While the long-term growth potential is attractive, it is currently a speculative play based on the animal spirits a potential sale of the company has unleashed. A buyer may be willing to pay a premium over the currently rich valuation, but if the rumors prove unfounded, the stock could see a pullback. So, potential investors may want to leave this one to the gamblers for now.
RSI’s Innovative Approach to a Growing Global Market
Rush Street Interactive operates globally in the online casino and sports betting industry. RSI has a track record of being the first to launch regulated online gaming sites in several U.S. states, such as New Jersey, Pennsylvania, Indiana, Colorado, and Illinois. It has also made great strides in entering the Latin America market, such as being the first U.S.-based operator to introduce a legal and regulated online casino and sportsbook in Colombia.
The online gambling market’s revenue is predicted to hit US$100.90 billion in 2024 and grow annually thereafter at a CAGR of 6.20%, with a projected market volume of $136.30 billion driven by 281.3 million users by 2029.
Rush Street’s Recent Financial Results & Outlook
The company recently reported financial results for Q1 2024, surpassing estimates across critical metrics. Revenue increased 34% year over year to $217.4 million, exceeding expectations by $19.44 million. This represents a robust uptick from the first quarter of 2023 to $162.4 million. Reported Non-GAAP EPS of $0.03 beat the forecast by $0.05.
Additional highlights from the quarterly report include growth in the Monthly Active Users (MAU) figures. In the United States and Canada, MAUs were approximately 176,000, marking a 20% increase year over year. In Latin America, the number expanded by 72% year over year, reaching around 224,000. Average Revenue per Monthly Active User (ARPMAU) also saw a rise in both regions. In the United States and Canada, it increased 9% year over year to $355, while in Latin America, it raised 4% year over year to $43.
After a strong first-quarter performance, management’s guidance for 2024 has been upgraded. The projected full-year revenue is now anticipated to fall between $810 million and $860 million, increasing the midpoint estimate to $835 million, a $35 million raise from the initial guidance. Likewise, the full-year EBITDA prediction has also increased between $50 million and $60 million, raising the midpoint to $55 million, a $15 million and 38% increase compared to the initial guidance.
What is the Price Target for RSI Stock?
Rush Street Interactive is rated a Strong Buy based on nine Wall Street analysts’ recommendations and price targets over the past three months.
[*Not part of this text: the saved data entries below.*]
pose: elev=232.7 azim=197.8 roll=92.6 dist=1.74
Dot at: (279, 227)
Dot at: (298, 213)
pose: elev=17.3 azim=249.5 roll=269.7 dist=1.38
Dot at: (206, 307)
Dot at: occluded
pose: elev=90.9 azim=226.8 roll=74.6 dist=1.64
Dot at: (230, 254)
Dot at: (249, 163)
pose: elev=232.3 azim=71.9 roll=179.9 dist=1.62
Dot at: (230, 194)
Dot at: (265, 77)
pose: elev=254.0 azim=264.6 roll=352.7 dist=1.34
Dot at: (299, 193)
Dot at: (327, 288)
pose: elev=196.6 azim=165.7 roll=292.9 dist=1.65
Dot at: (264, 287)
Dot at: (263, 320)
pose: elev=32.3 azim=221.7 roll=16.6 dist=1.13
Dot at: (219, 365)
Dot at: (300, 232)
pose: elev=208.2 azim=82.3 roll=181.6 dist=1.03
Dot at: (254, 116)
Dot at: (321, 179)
The average price target for RSI stock is $8.25, which represents a -0.84% change from the current levels.
Analysts following the company have been mostly bullish on the stock. Craig-Hallum analyst Ryan Sigdahl recently raised the price target on the stock to $10 from $8 while keeping a Buy rating on the shares. He notes Rush Street is executing well, showing growth, cost discipline, and meaningful profitability improvements.
Meanwhile, the stock has been trending up, climbing by over 158% in the past year. It trades at the high end of its 52-week price range of $2.85-$8.38 and continues to show upward price momentum, trading above the 20-day (6.51) and 50-day (6.10) moving averages.
Final Thoughts on RSI Stock
In closing, Rush Street Interactive is well-positioned to capture market share in an expanding market and continue to enhance its revenue growth. The shares have been bought on rumors of a potential acquisition, driving the stock to a rich valuation. Long-term investors may want to let the dust settle and revisit this growth opportunity after gaining clarity on the rumors of the company’s sale.